• _Task objective_
From the records below, print only the part that opens with the line containing "pinky mcp: (1212, 1269)" and closes with the line containing "middle tip: (116, 176)"; omit the pictures.

• _Exercise data_
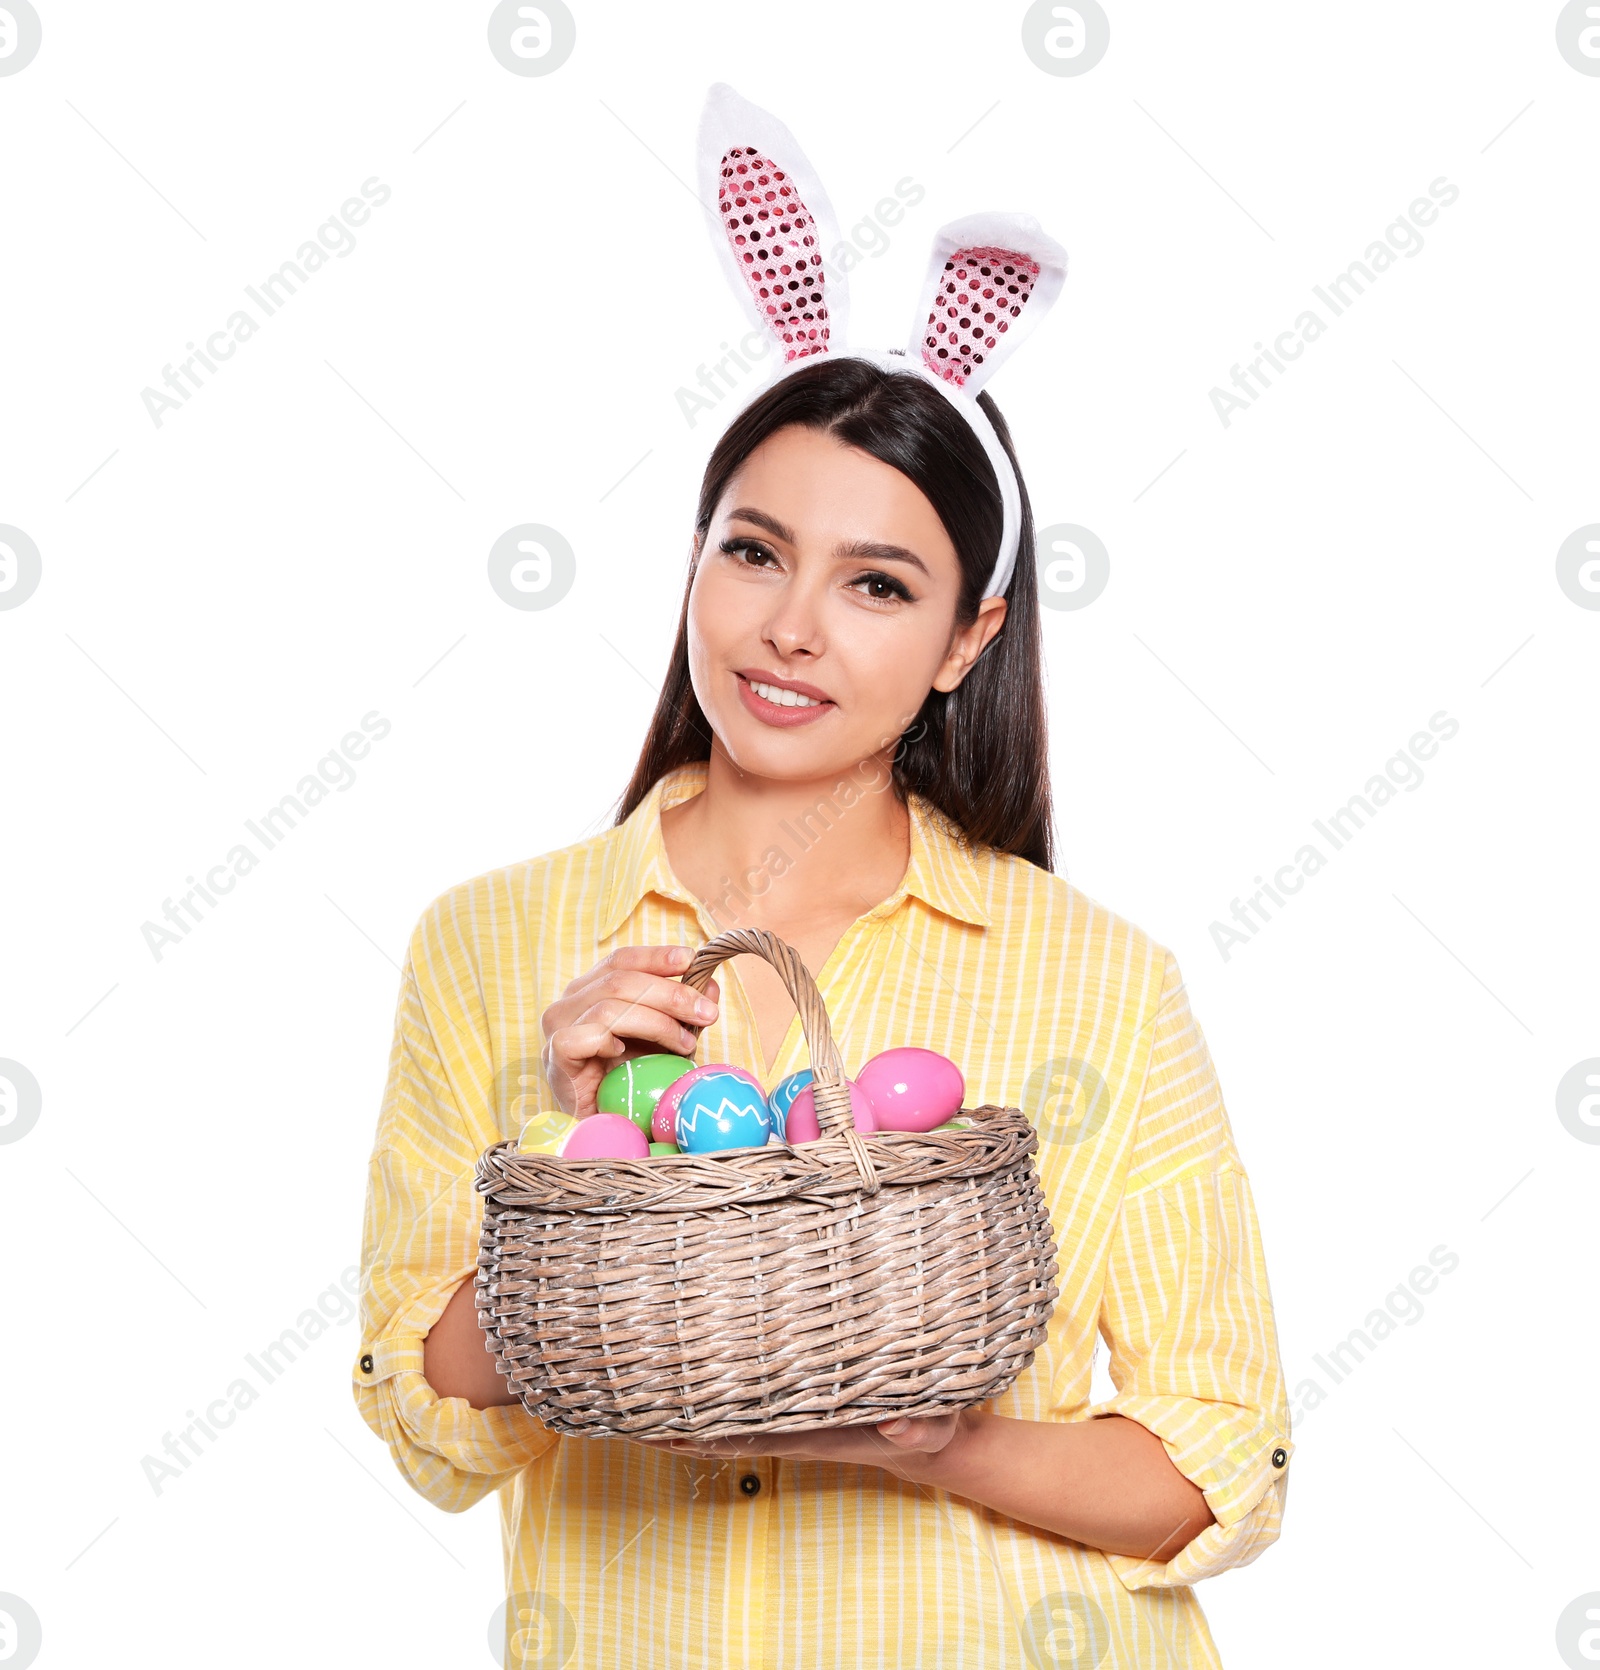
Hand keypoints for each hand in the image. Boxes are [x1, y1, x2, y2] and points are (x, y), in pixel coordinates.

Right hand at [540, 944, 719, 1119]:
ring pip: (611, 1006)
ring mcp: (558, 1027)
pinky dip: (613, 1041)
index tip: (691, 960)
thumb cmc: (628, 1078)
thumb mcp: (661, 1038)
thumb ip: (682, 1012)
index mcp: (589, 989)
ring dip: (658, 1023)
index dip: (656, 956)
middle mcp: (569, 1002)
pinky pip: (588, 1036)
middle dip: (671, 994)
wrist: (602, 1126)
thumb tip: (711, 986)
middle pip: (620, 980)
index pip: (621, 960)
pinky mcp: (556, 1054)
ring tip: (686, 1045)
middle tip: (706, 1012)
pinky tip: (626, 1055)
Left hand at [630, 1409, 971, 1487]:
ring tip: (628, 1394)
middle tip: (621, 1404)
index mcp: (810, 1433)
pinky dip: (704, 1396)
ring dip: (678, 1411)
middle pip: (716, 1430)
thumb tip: (897, 1426)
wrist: (929, 1436)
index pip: (745, 1434)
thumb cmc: (928, 1427)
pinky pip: (738, 1403)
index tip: (663, 1425)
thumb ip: (917, 1426)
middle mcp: (787, 1426)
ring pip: (719, 1419)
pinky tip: (678, 1380)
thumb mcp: (932, 1424)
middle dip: (671, 1422)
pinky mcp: (790, 1402)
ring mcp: (785, 1416)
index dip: (703, 1432)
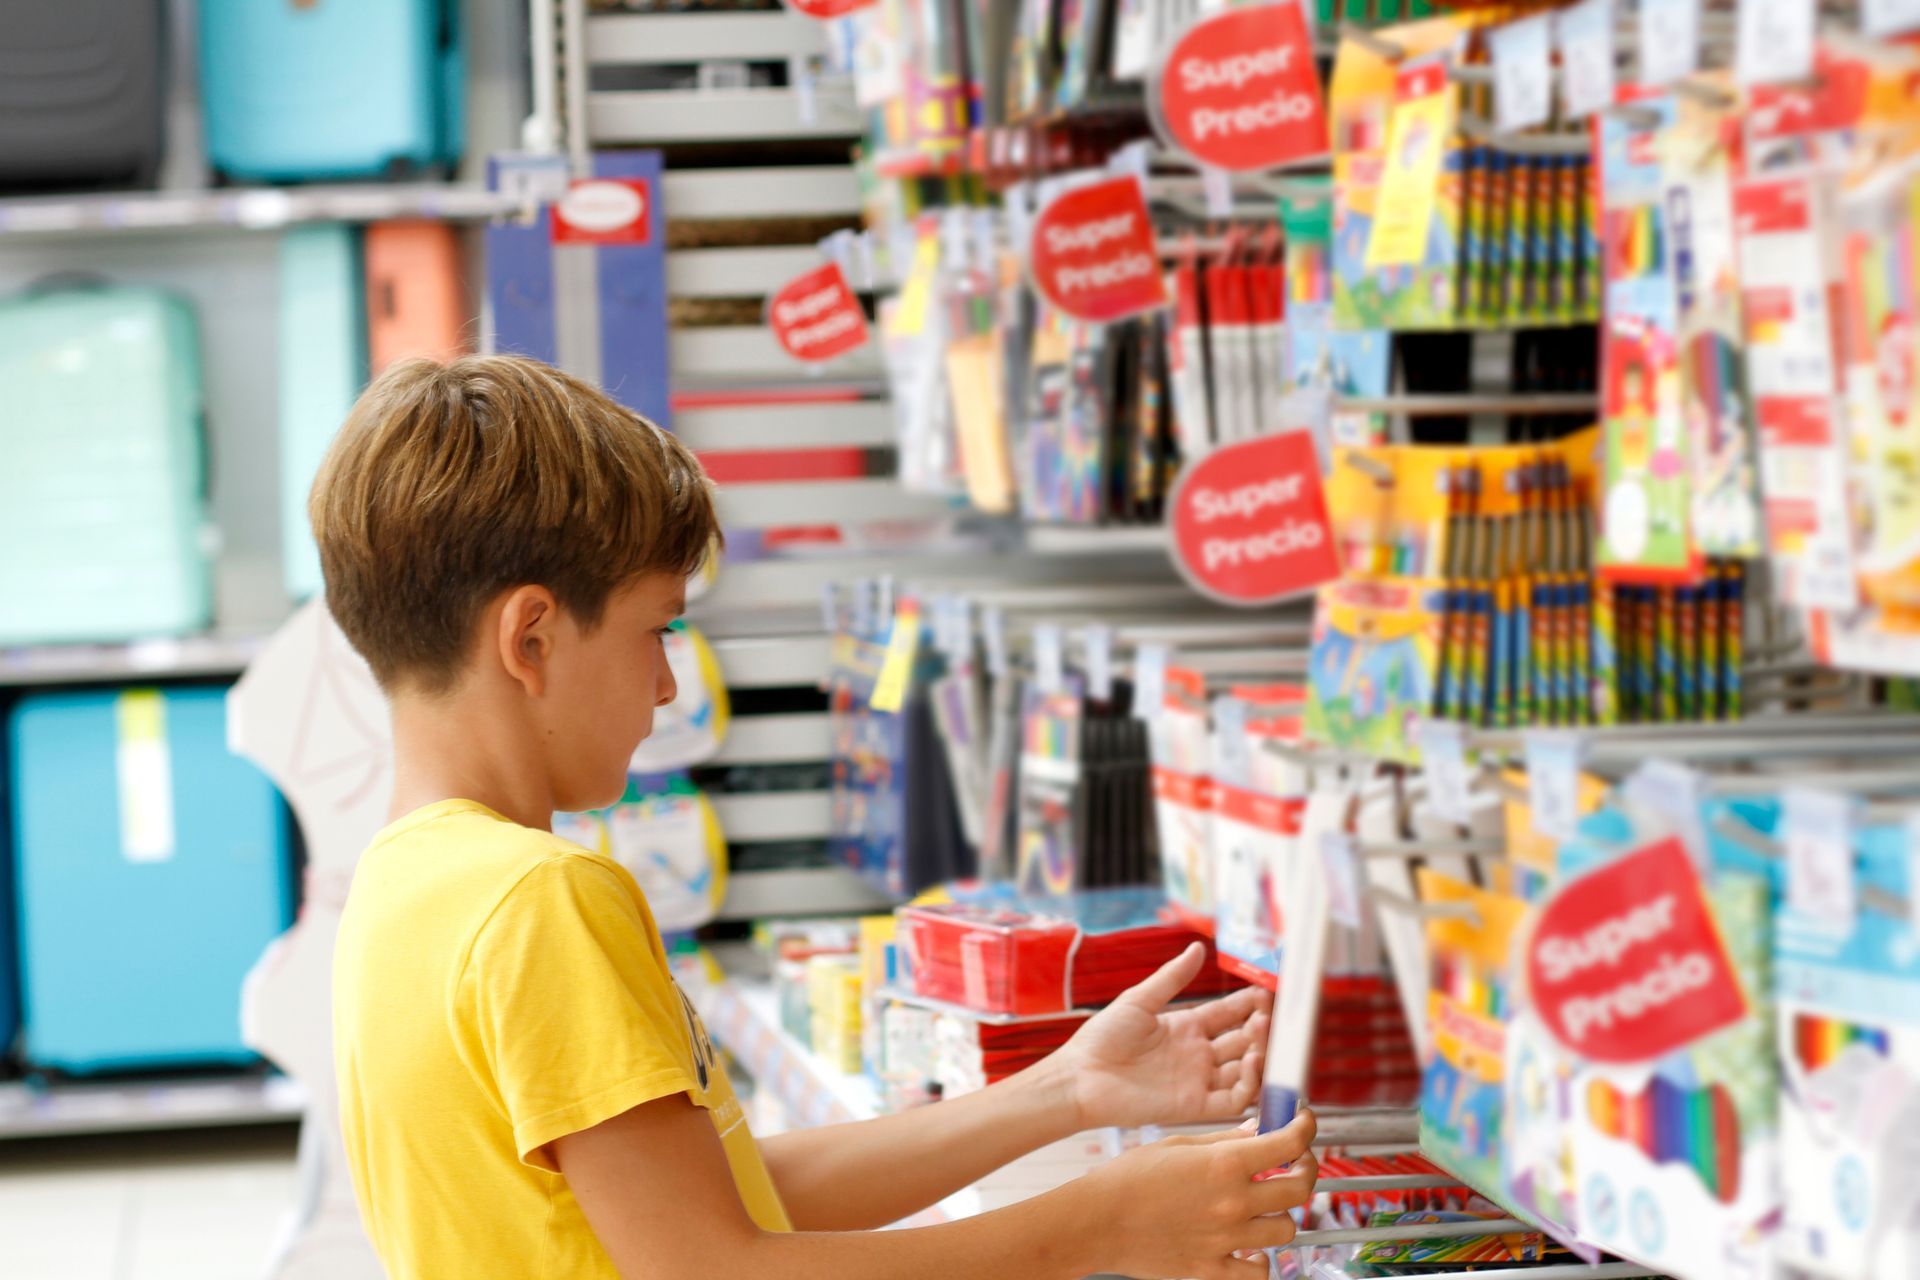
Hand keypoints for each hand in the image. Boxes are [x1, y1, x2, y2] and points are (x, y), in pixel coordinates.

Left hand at [1052, 943, 1271, 1130]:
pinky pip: (1233, 1099)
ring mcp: (1199, 1080)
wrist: (1080, 1078)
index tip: (1269, 989)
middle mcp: (1198, 1055)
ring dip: (1260, 1053)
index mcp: (1187, 1027)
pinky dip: (1250, 1085)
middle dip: (1261, 1027)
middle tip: (1272, 1013)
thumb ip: (1172, 977)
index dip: (1250, 1003)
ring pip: (1245, 1070)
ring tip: (1263, 1032)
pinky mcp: (1195, 1106)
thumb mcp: (1139, 1000)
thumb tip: (1197, 947)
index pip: (1230, 1013)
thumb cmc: (1102, 1037)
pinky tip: (1252, 1062)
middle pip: (1243, 1040)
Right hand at [1076, 1109, 1317, 1279]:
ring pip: (1286, 1230)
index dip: (1306, 1128)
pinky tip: (1252, 1247)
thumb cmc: (1128, 1178)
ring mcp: (1226, 1239)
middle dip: (1304, 1169)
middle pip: (1299, 1188)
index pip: (1289, 1143)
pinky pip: (1258, 1273)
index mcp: (1224, 1164)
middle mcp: (1233, 1202)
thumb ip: (1222, 1141)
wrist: (1097, 1222)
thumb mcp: (1177, 1145)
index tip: (1305, 1122)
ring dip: (1282, 1213)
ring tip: (1267, 1205)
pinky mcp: (1212, 1269)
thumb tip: (1256, 1132)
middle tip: (1296, 1162)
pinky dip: (1262, 1261)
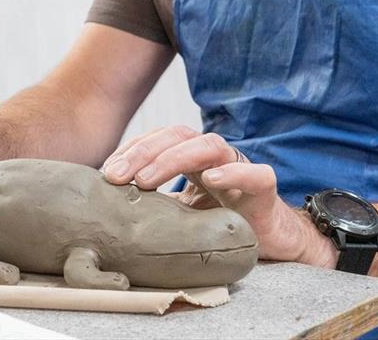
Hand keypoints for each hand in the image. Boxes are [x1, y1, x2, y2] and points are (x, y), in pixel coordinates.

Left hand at [102, 126, 336, 267]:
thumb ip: (155, 206)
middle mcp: (215, 157)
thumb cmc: (222, 223)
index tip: (106, 171)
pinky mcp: (265, 189)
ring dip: (174, 158)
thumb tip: (110, 211)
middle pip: (178, 137)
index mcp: (193, 158)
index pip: (160, 139)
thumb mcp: (180, 214)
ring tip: (146, 179)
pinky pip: (255, 174)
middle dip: (143, 152)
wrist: (271, 241)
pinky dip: (233, 173)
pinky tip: (210, 179)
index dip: (133, 149)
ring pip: (210, 146)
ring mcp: (241, 168)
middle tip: (116, 176)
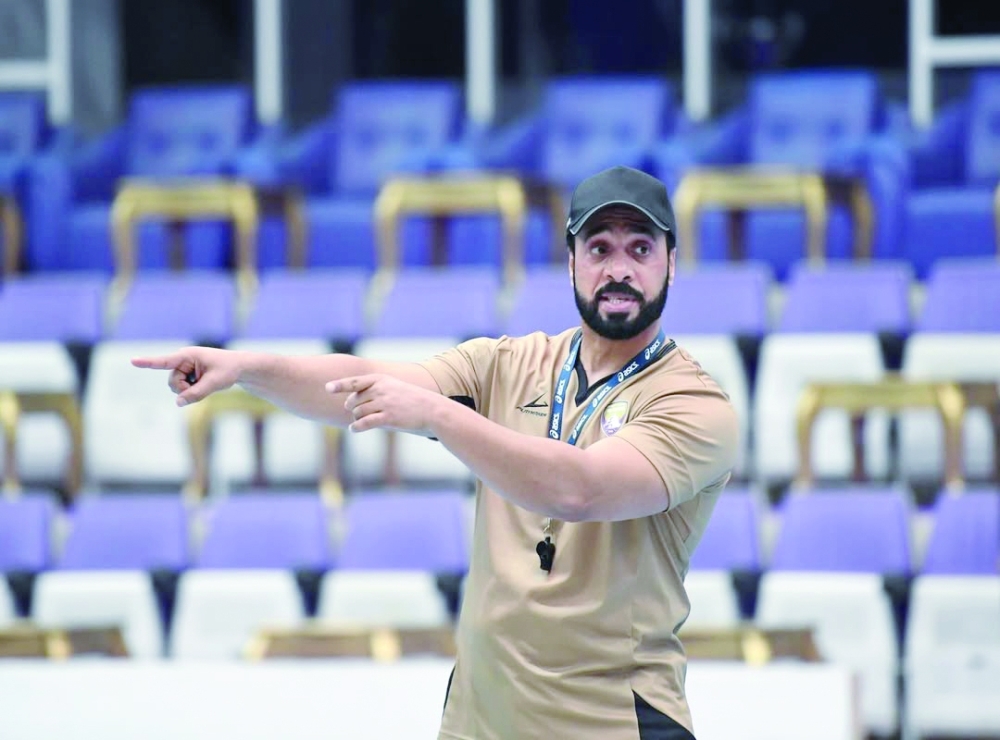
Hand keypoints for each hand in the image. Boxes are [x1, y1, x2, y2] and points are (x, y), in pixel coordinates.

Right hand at [131, 346, 240, 406]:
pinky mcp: (187, 374)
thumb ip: (196, 394)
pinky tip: (204, 383)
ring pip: (176, 387)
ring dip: (188, 390)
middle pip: (172, 382)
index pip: (165, 361)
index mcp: (188, 355)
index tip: (133, 360)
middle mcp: (183, 360)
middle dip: (184, 389)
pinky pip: (182, 388)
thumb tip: (178, 403)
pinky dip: (192, 390)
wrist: (239, 368)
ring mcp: (184, 367)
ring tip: (205, 382)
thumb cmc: (228, 370)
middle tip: (204, 385)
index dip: (148, 362)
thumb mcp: (214, 383)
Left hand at [326, 374, 440, 434]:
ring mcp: (384, 403)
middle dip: (352, 407)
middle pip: (354, 400)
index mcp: (380, 379)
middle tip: (356, 411)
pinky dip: (356, 427)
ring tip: (363, 421)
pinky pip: (365, 423)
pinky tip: (354, 429)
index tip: (327, 388)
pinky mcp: (388, 418)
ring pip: (358, 413)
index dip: (340, 385)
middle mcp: (381, 389)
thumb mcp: (393, 387)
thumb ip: (373, 390)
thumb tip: (351, 401)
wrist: (430, 409)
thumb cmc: (410, 400)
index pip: (355, 382)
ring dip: (357, 418)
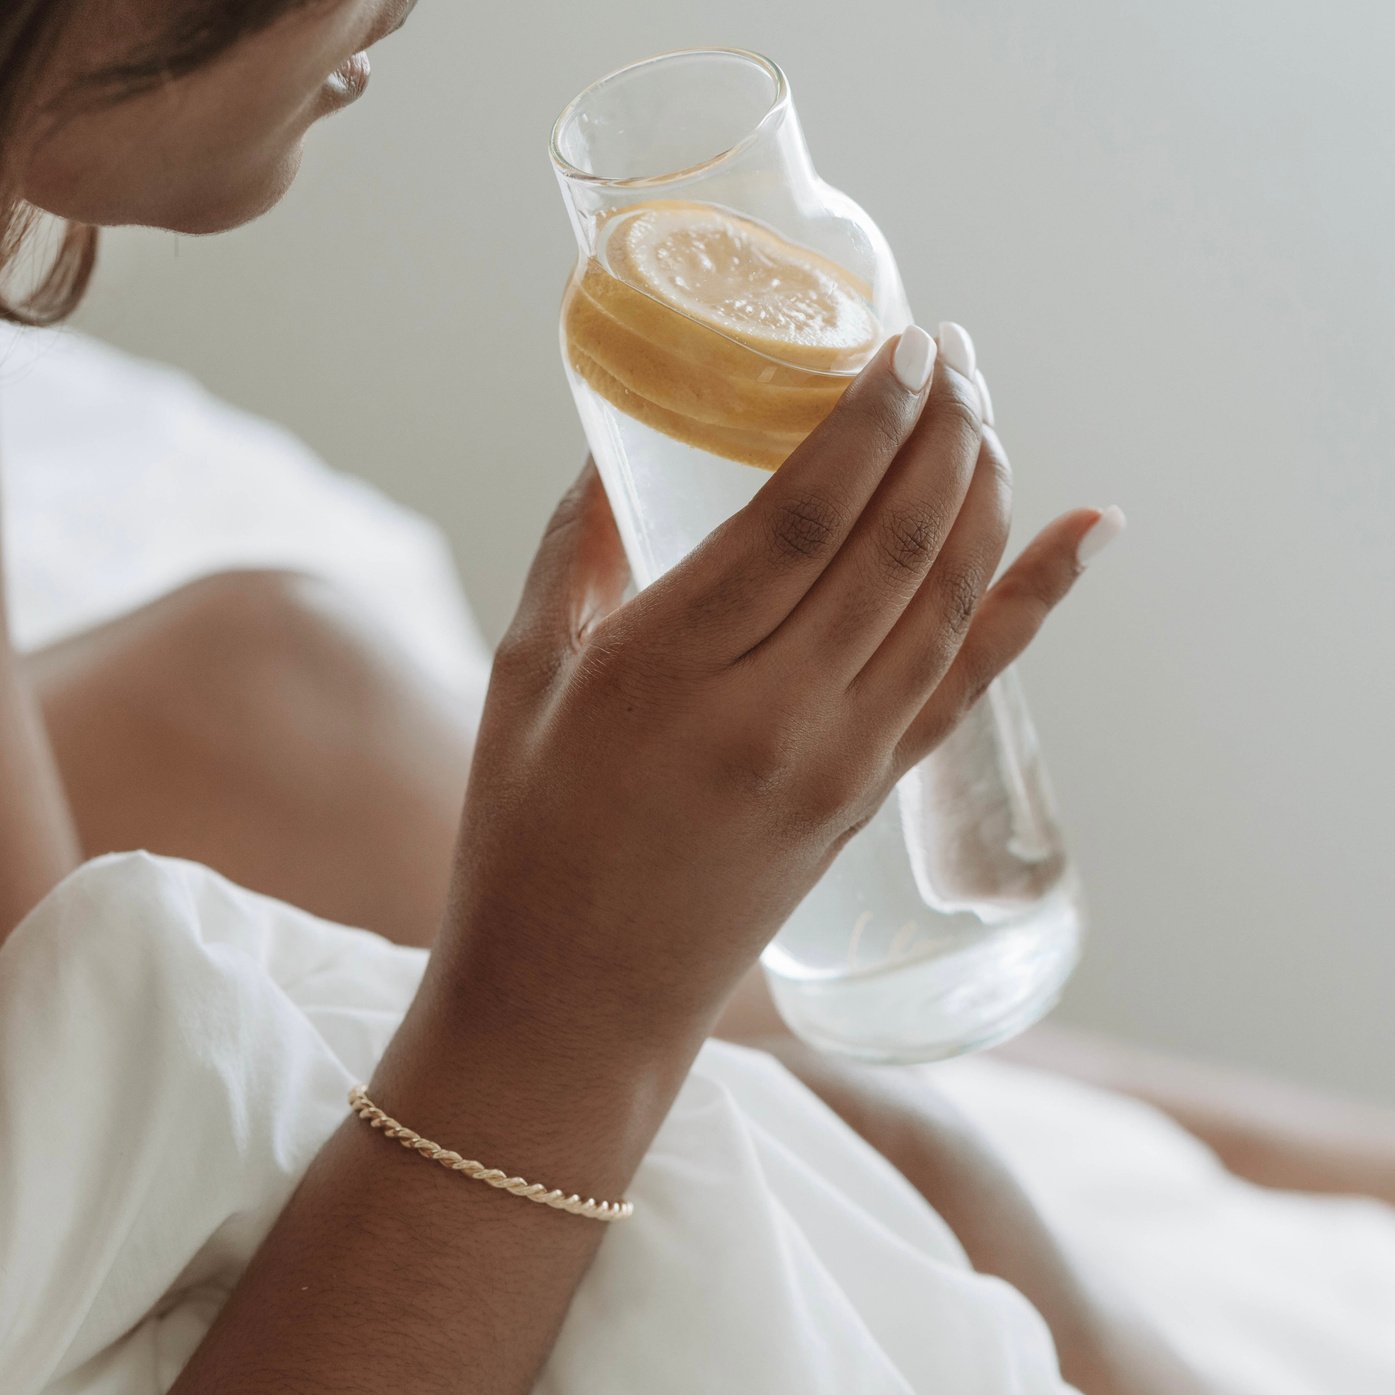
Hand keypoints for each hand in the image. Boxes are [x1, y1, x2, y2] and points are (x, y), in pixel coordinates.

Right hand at [438, 330, 1102, 1056]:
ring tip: (986, 409)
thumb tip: (613, 452)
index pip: (802, 515)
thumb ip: (576, 555)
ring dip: (982, 489)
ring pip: (947, 599)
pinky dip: (1038, 601)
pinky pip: (970, 683)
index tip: (902, 343)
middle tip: (952, 349)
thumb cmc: (527, 843)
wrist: (579, 1005)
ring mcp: (838, 765)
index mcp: (668, 670)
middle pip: (895, 542)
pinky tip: (1090, 531)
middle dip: (940, 428)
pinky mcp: (866, 801)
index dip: (866, 420)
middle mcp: (773, 714)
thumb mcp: (524, 682)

• _Completed exercise_
pinky mcp: (1212, 1269)
thumb tip: (1256, 1132)
middle tip: (1296, 1162)
pinky dip: (1262, 1261)
Hand keypoints for each hand in the image. Boxes are [x1, y1, x2, y2] and points are (x, y), in pixel coordinates.

Left hand at [102, 126, 336, 267]:
thumb ip: (155, 206)
middle mcp: (215, 157)
thumb cmc: (222, 223)
index tip: (106, 171)
pinky mcp: (265, 189)
ring dip: (174, 158)
thumb tip: (110, 211)
middle pip: (178, 137)
index mcp: (193, 158)
index pip: (160, 139)
thumb mcp: (180, 214)
ring tip: (146, 179)
pinky pip: (255, 174)
middle dip: (143, 152)
wrist: (271, 241)
pinky dip: (233, 173)
pinky tip: (210, 179)
index dip: (133, 149)
ring pip: (210, 146)
ring mcp: (241, 168)
middle tip: (116, 176)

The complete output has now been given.